### EXERCISE DESCRIPTION
Output as a numbered list the lines starting at the one that contains "Add group existence" and ending at the one that contains "Fix group assignment", leaving out any blank lines.

### SUPPLIED RECORDS
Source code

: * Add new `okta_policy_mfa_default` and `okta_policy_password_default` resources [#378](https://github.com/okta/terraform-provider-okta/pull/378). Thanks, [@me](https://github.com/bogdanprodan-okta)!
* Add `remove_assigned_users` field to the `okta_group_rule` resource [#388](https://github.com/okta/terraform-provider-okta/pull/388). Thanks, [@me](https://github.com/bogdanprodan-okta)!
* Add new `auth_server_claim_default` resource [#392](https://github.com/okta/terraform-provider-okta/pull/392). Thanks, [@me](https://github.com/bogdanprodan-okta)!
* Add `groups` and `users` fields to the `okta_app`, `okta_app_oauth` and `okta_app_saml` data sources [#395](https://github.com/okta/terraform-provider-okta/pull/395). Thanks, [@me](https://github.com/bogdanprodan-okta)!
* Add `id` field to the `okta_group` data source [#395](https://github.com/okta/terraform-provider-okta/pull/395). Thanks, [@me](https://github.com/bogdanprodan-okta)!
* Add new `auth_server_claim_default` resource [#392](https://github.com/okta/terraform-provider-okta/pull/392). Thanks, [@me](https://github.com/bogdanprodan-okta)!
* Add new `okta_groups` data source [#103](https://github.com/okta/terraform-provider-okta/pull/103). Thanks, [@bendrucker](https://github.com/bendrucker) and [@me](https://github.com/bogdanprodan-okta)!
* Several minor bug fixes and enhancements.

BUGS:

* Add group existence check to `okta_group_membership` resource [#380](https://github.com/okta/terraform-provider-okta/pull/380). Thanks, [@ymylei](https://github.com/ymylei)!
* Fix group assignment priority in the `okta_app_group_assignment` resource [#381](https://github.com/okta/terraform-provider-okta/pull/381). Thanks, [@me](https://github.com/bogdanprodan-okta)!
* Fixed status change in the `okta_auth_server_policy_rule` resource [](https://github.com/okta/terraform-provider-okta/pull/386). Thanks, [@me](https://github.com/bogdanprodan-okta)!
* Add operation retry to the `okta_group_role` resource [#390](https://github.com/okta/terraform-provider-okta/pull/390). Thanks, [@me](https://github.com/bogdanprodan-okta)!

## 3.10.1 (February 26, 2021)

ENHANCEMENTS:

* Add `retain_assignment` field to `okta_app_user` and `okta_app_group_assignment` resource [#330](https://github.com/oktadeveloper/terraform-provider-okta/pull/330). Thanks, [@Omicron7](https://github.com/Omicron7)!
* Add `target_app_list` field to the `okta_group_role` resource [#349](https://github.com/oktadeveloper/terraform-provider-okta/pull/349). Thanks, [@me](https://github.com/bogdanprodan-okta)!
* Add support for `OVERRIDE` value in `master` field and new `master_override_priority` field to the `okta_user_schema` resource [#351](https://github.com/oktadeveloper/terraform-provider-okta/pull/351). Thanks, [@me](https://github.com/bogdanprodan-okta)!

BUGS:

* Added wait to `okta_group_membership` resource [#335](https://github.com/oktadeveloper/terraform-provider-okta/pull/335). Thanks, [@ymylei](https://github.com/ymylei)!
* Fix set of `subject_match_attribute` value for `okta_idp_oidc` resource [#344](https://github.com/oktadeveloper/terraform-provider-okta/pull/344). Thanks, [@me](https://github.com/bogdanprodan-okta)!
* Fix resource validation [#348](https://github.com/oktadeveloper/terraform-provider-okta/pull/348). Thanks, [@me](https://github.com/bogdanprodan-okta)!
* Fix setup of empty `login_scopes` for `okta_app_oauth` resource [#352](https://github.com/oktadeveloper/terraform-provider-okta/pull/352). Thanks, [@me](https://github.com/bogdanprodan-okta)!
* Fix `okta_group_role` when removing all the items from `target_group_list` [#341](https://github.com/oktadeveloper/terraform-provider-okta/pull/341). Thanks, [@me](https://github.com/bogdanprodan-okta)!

### TASK RESULT
1. * Add group existence check to `okta_group_membership` resource [#380](https://github.com/okta/terraform-provider-okta/pull/380). Thanks, [@ymylei](https://github.com/ymylei)!
2. * Fix group assignment priority in the `okta_app_group_assignment` resource [#381](https://github.com/okta/terraform-provider-okta/pull/381). Thanks, [@me](https://github.com/bogdanprodan-okta)!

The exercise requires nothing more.